3. How many words of length 7 contain both "a" and "b"
Since order matters here, (ie. a word such as a_ _ _ _ _ b is different than b _ _ _ _ _ a, we cannot use C(7,2) to find the number of ways that a and b can be arranged into 7 spaces. We will instead use an algorithm:
1: choose A (1), 2: place A (7), 3: choose B (1), 4: place B (6)
So the number of ways to order a and b into 7 spaces is 7*6=42 (*note, this is also the same as finding the number of 2-permutations of a set with 7 elements: P(7,2)=7*6=42).
Thus far we have found the number of ways that a and b can be arranged into 7 spaces (which guarantees that we have a and b in our words of length 7 as described in the question).
Now we need to find the number of ways that the remaining 5 letters can be arranged. Note that the problem did not say "...contain exactly one "a" and one "b"..." but instead it wants us to find the number of words that contain at least one "a" and one "b"
So, since there are 26 letters and 5 spaces (repetition allowed), we find that there are
26^5 ways to place letters into the 5 remaining spaces.
The full algorithm would be:
1: choose A (1), 2: place A (7), 3: choose B (1), 4: place B (6), 5: choose 3rd letter (26), 6: choose 4th letter (26), 7: choose 5th letter (26), 8: choose 6th letter (26), 9: choose 7th letter (26)
1*7*1*6*26*26*26*26*26 = 42*26^5 = 499,017,792 words of length 7 contain at least one "a" and one "b"
- I am worried about over-count in this problem, if I overlooked something someone please let me know!** --Msstaffo 22:23, 9 March 2009 (UTC)
I think there will be overcount for the above since a or b may appear at the some spot for the remaining 5 slots which may look identical to another word. The way I did it was
Total ways for the word to be made - Word without any a - Word without any b + Word without a and b = Word with a and b
26^7 - 25^7 - 25^7 + 24^7. --Hyoong 02:15, 12 March 2009 (UTC)

# [Direction 1]
For each statement about the thread on seven-letter words, state yes or no according to whether it agrees with the thread, and quote the deciding words: (a) The first poster uses C(7,2) to count the placements of a and b. (b) The first poster finds 26^5 ways to fill the remaining five spaces. (c) The second poster holds that the first method involves no overcount.
# [Direction 2]
Transcribe the passage of the thread on seven-letter words from "Now we need" to "5 remaining spaces.".
The material that comes next is separate from the thread on seven-letter words.

# [Raw records]
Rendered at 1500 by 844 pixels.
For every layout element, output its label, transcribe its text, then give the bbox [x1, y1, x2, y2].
---
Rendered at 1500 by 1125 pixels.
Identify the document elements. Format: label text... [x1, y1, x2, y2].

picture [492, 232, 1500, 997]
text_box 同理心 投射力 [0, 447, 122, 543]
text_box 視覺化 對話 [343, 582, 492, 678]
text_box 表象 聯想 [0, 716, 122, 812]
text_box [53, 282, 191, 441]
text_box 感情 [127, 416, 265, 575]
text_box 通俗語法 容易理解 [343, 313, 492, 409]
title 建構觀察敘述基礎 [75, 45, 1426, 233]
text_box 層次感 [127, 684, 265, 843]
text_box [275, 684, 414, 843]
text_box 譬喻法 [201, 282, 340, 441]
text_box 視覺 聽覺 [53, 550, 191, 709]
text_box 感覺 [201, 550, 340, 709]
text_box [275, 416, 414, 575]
--
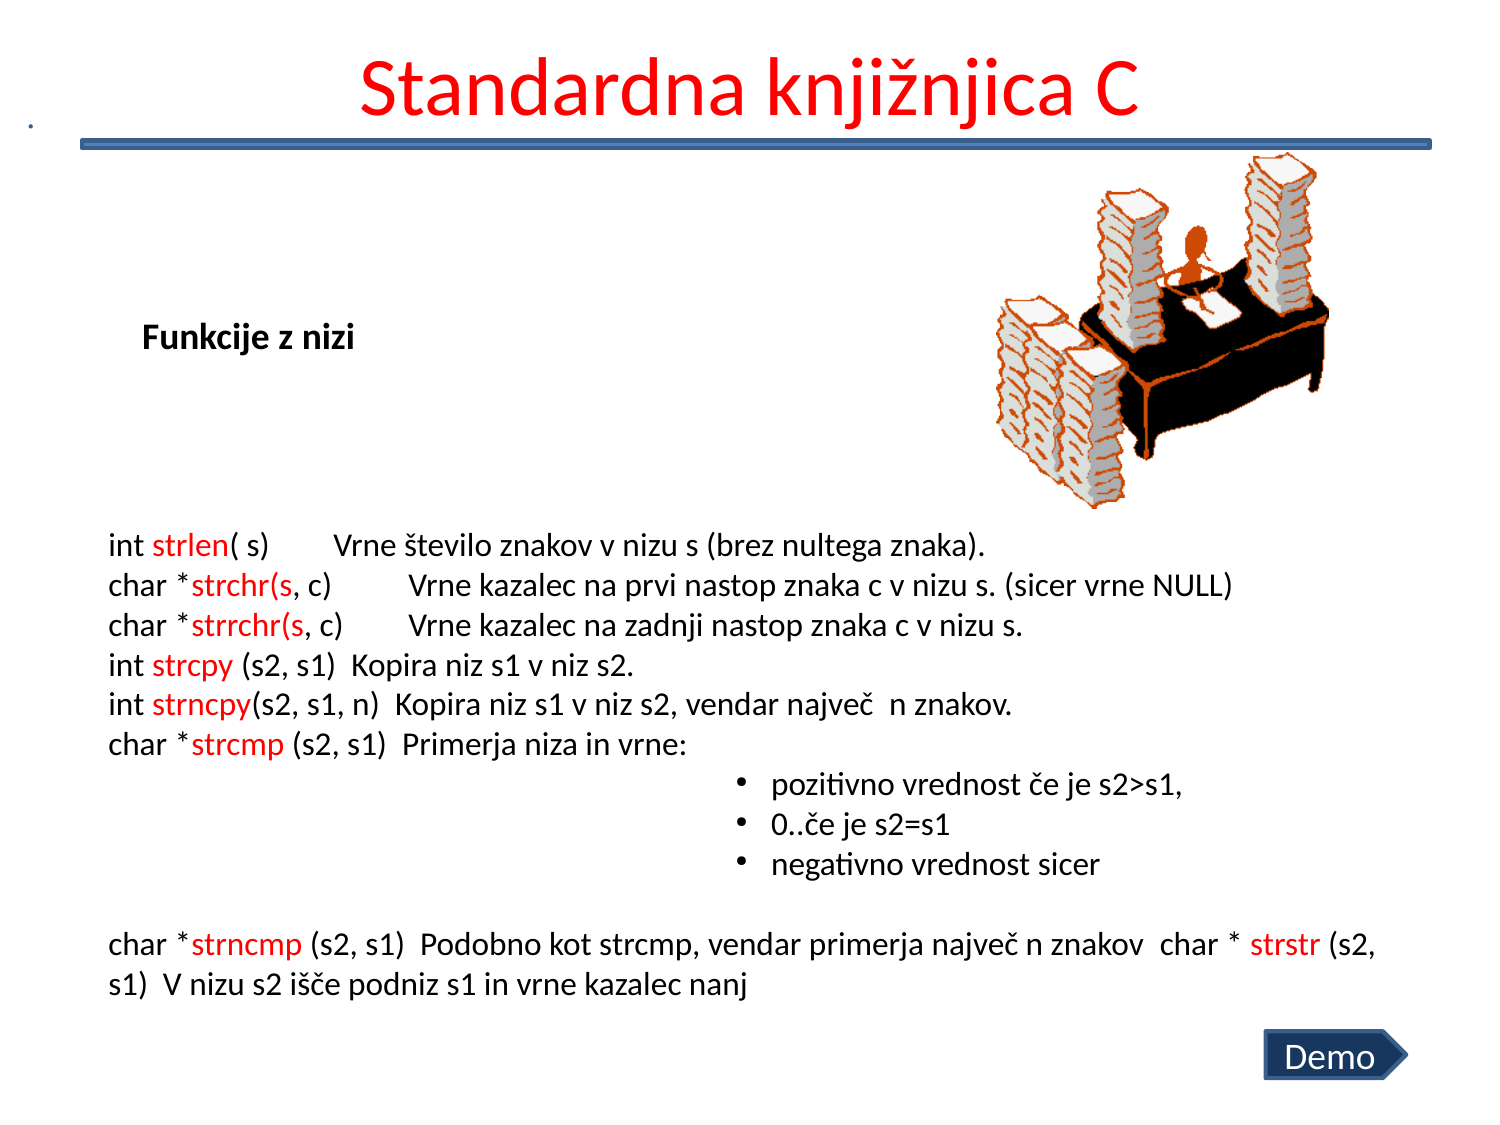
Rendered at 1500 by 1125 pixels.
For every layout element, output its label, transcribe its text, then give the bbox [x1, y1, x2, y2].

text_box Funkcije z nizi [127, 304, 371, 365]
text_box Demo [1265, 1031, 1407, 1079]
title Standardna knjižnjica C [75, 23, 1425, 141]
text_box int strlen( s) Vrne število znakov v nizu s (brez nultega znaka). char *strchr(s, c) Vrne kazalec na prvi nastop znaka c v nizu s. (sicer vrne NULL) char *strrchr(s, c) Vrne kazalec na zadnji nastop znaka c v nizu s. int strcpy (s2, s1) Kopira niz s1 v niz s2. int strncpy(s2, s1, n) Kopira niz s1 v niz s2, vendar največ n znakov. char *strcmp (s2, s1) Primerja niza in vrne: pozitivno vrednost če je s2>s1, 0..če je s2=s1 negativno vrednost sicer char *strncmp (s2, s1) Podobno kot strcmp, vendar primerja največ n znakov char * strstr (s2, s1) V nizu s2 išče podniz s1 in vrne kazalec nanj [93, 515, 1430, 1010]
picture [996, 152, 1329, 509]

# [Exercise result 1]
(a) No: "we cannot use C(7,2) to find the number of ways that a and b can be arranged into 7 spaces"
(b) Yes: "26^5 ways to place letters into the 5 remaining spaces."
(c) No: "I think there will be overcount for the above"

# [Exercise result 2]
Now we need to find the number of ways that the remaining 5 letters can be arranged. Note that the problem did not say "...contain exactly one "a" and one "b"..." but instead it wants us to find the number of words that contain at least one "a" and one "b"
So, since there are 26 letters and 5 spaces (repetition allowed), we find that there are
26^5 ways to place letters into the 5 remaining spaces.